Last night in NYC, the major parties involved in the NFL's labor dispute met for 12.5 hours, working feverishly to iron out an agreement in principle for a new NFL labor collective bargaining agreement. The people involved in last night's negotiations included Giants owner John Mara, Cowboys overlord Jerry Jones, NFL Commissioner Roger Goodell, union president DeMaurice Smith, and players rep (and Colts center) Jeff Saturday, just to name a few.
Things aren't finalized yet, but a new CBA seems very close to getting completed.
From the looks of things, the key issue of splitting the revenues has been, mostly, agreed upon with the players getting somewhere between 46-48 percent (which is what they wanted). Last night on ESPN's SportsCenter, Sal Paolantonio was reporting that the key issue holding up an agreement was free agency. The owners are requesting some sort of 'right of first refusal' with several unsigned free agents, or players who will become free agents when the new CBA is signed.
The players are digging in and saying no, and I don't blame them.
Many of these soon-to-be-free-agents, like Joseph Addai, deserve to hit the open market and get paid. If teams wanted to keep these guys, they should have signed them to contracts before the lockout.
The push to get the framework of a deal down by the end of the day today is motivated by the fact that Magistrate Judge Arthur Boylan, the man mediating these negotiations, is going on vacation this Saturday. Boylan has been instrumental in getting both sides to sit down and talk out issues. If a deal isn't reached before he leaves the country, this stupid lockout could drag out into the preseason.
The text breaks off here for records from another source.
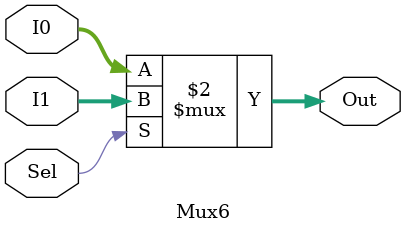
<source format=v>
module Mux(Out,I0,I1,Sel);

output [31:0] Out;
input  [31:0] I0,I1;
input  Sel;

assign Out=(~Sel)?I0:I1;

endmodule

module Mux5(Out,I0,I1,Sel);

output [4:0] Out;
input  [4:0] I0,I1;
input  Sel;

assign Out=(~Sel)?I0:I1;

endmodule

module Mux6(Out,I0,I1,Sel);

output [5:0] Out;
input  [5:0] I0,I1;
input  Sel;

assign Out=(~Sel)?I0:I1;

endmodule
</source>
One issue that was, at one time, considered a key element of a new CBA was the prospect of an 18-game season. The 18-game season was considered so critical for the owners that at one time last season one of their mouthpieces, Colts then-president Bill Polian, said on the radio back in September 2010 that an 18-game season was 'fait accompli' and that the debate on the issue was over.
Today, John Clayton is reporting that the 18-game proposal is off the table. The owners are no longer demanding for it. So much for 'fait accompli', huh Bill?
Personally, I'm very happy there is no more serious talk of an 18-game season. Personally, I agree with Bill Polian in that the preseason is vital in determining a team's roster. Fans and season ticket holders might not like it because they have to pay full price to see these supposedly 'worthless' games, and I think there's a legitimate gripe with that. The best thing to do is to discount the price of the games, or make them free to season ticket holders. Of course, the NFL is not going to do that. They'd lose hundreds of millions of dollars. And adding two more games to the regular season simply isn't an option because 1) Most fans don't want it, and 2) Most players don't want it.
Seriously, the owners cannot be yapping about 'player safety' one minute and then advocating an 18-game season the next. If any still are, have them sit down and have a chat with John Mackey's widow, Silvia.
When all is said and done, the four-game pre-season is a necessary evil, and season ticket holders just need to deal with it. If they don't like it, then give up the season tickets.
Back to the labor negotiations, talks will resume today in NYC and, hopefully, by the end of the day we'll hear an agreement-in-principle was reached.